=== PASSAGE ===
Observe that $$AB=(A^- \cup A^+) \cdot (B^- \cup B^+)$$ $$=(A^- B^-) \cup (A^- B^+) \cup (A^+ B^-) \cup (A^+ B^+)$$

So $\sup(AB)=\max(\sup(A^- B^-), \ \sup(A^- B^+), \ \sup(A^+ B^-), \ \sup(A^+ B^+))$. Here, I'm considering $\sup \emptyset = -\infty$.

Suppose first that $A^-, A^+, B^-$ and $B^+$ are all nonempty.

=== DATA EXCERPTS ===
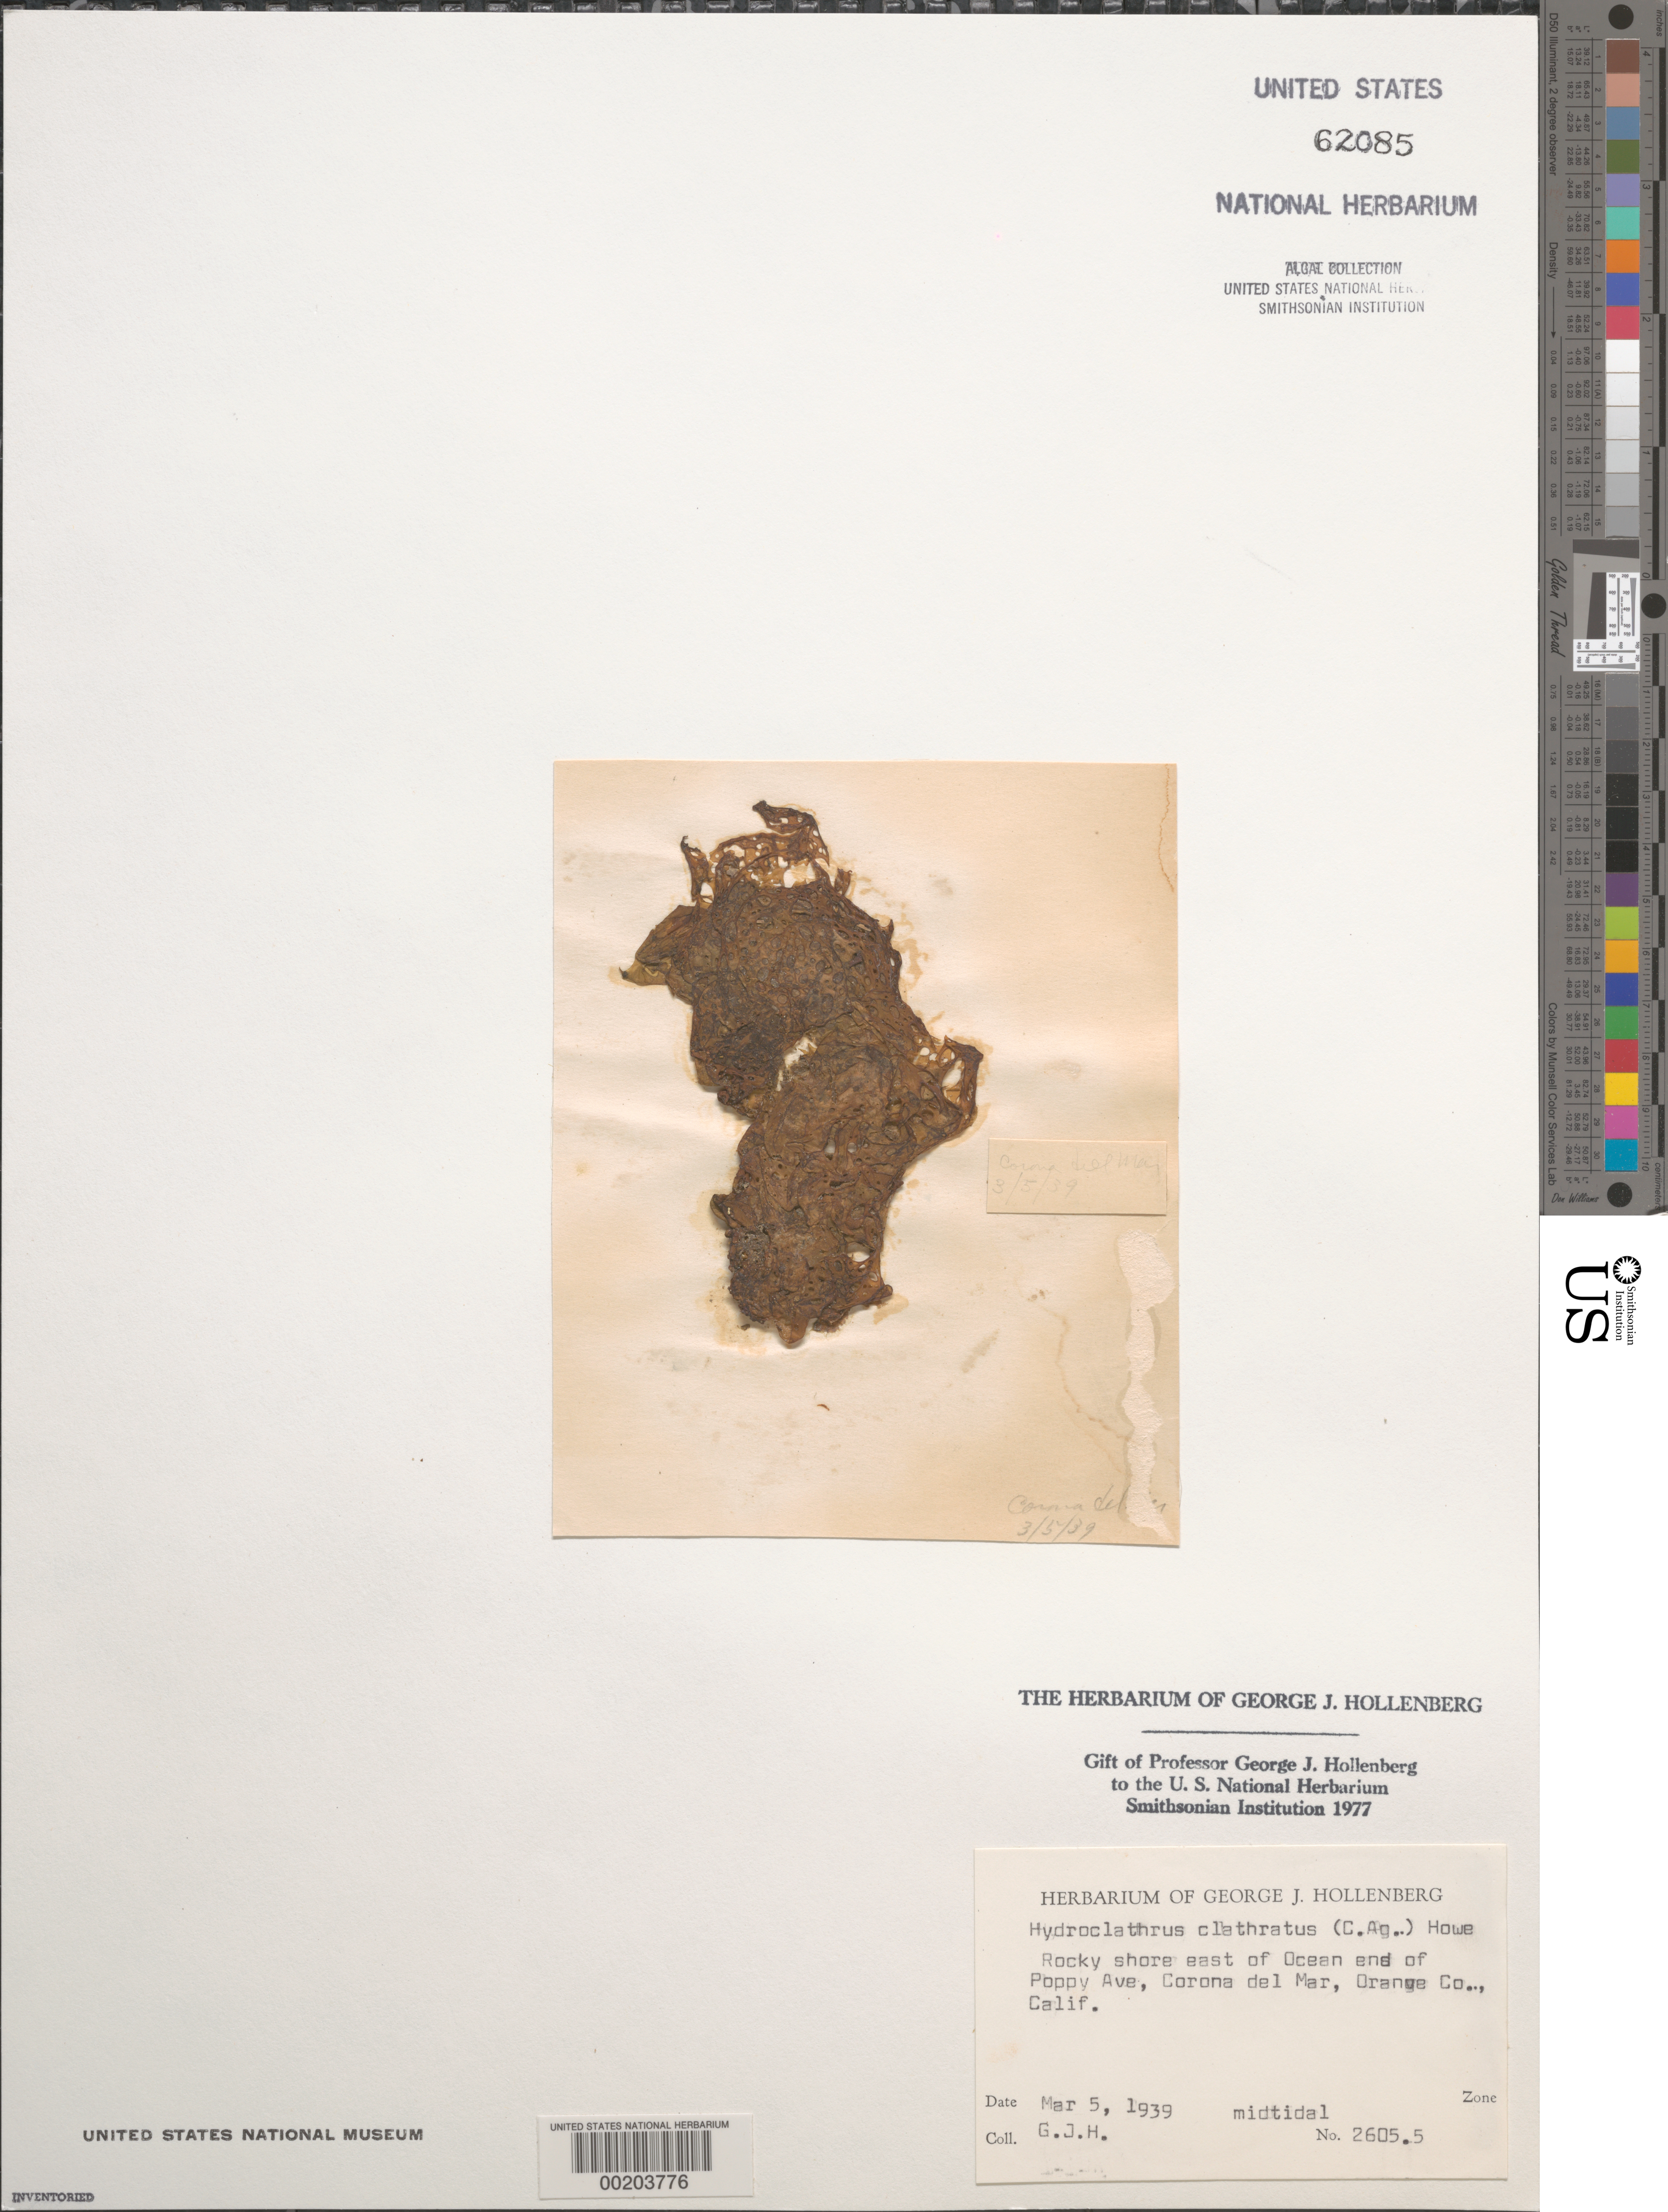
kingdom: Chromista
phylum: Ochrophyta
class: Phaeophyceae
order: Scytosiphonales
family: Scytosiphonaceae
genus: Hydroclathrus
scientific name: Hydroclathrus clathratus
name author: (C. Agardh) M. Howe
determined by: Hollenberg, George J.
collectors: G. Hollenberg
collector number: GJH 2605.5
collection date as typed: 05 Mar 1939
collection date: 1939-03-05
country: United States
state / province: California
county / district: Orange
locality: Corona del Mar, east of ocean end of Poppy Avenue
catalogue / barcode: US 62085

=== WHAT YOU WILL DO ===
1) What value does the passage on sup(AB) assign to the supremum of the empty set?
2) Continue the passage on sup(AB) from its last sentence.
The data plays no part in what follows.

=== ANSWERS TO THE EXERCISES ===
1) It takes $\sup \emptyset = -\infty$.

2)
Then $$ \sup A \sup B = \sup A^+ \sup B^+ =^{lemma} \sup A^+ B^+$$ $$ \sup A \inf B = \sup A^+ \inf B^- = -\sup A^+ \sup (-B^-)=^{lemma} - \sup(-A^+ B^-) = \inf(A^+ B^-) \le \sup(A^+ B^-)$$ $$ \sup B \inf A = \sup B^+ \inf A^- = -\sup B^+ \sup (-A^-)=^{lemma} - \sup(-B^+ A^-) = \inf(B^+ A^-) \le \sup(B^+ A^-)$$ $$ \inf A \inf B = \inf A^- \inf B^- = \sup(- A^-) \sup (-B^-) =^{lemma} \sup A^- B^-$$

Consider $S= \max(\sup A \sup B, \ \sup A \inf B, \ \sup B \inf A, \ \inf A \inf B)$. Then $S \le \sup(AB)$. Since it is clear that $S \ge \sup(AB)$, it follows that $S = \sup(AB)$.

The other cases can be dealt with, similarly.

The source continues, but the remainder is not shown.